As for you Mr Crowcroft, perhaps you ought to stick to pocket switched networks. If your economic policy were utilized all we would be left with is change in our pockets.

jon crowcroft said...

this is a lovely discussion - but perhaps you are confused - I didn't write down a model - i could - there are some very nice behavoural economic models - unlike classic chicago economics (or keynes too by the wa) they actually fit reality, but they are, unfortunately, not so hot at predicting things except in a very general way - but they do predict thing that classical models fail to predict - there is a wealth of literature on this and the fine models that it produces but I cant be bothered to go write it down since it was already written down by many fine people -

if you (sir welliington boot) want to have a technical discussion, then please explain which particular market model you are referring to and to which government bureaucracy you are comparing it since there are many.
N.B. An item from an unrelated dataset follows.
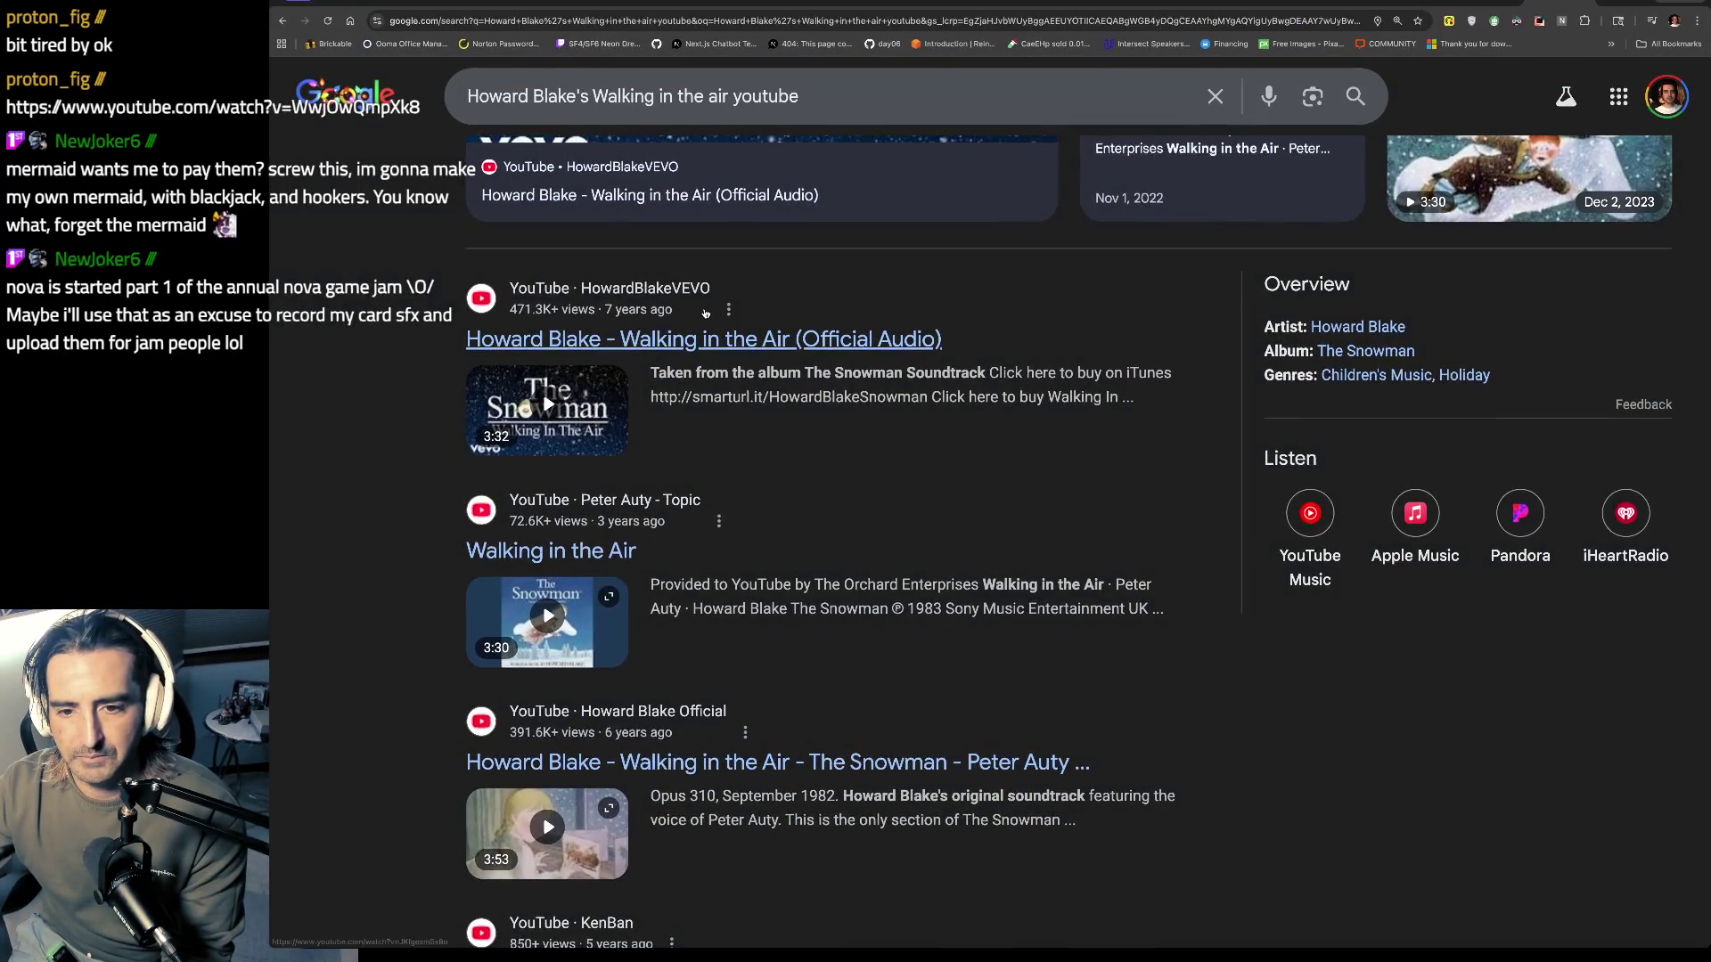
left_click(1276, 189)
Such handwavy generalisations smack of rank amateurism, which I enjoy. it is, after all, the lifeblood of blogs, as opposed to serious corridors of academie, which you seem to have mixed this up with...


by the way, you have some rather large emotional problems - words like "punitive", "hatred" "spirit" etc don't like someone who has a rational grasp of the essential game theory you seem to subscribe to (that so dismally actually fails completely to explain or predict market behaviours outside of the narrow non-free models run in semi-protectionist systems you seem to aspire to of the past.

I wonder what a chip n your shoulder you have about cambridge too - this is weird - i have a natsci degree from cambridge, but all my research work that i care about before the cute pocket switched net stuff (which is mostly james scott and christope diot and augustine chaintreau) was done at UCL by PhD students I happened to like to work with - UCL has some quite good economists too and statisticians

none of whom sunk to "proof by assertion" = perhaps you need
assertion therapy:)

what we need is a nash equilibirum at dawn.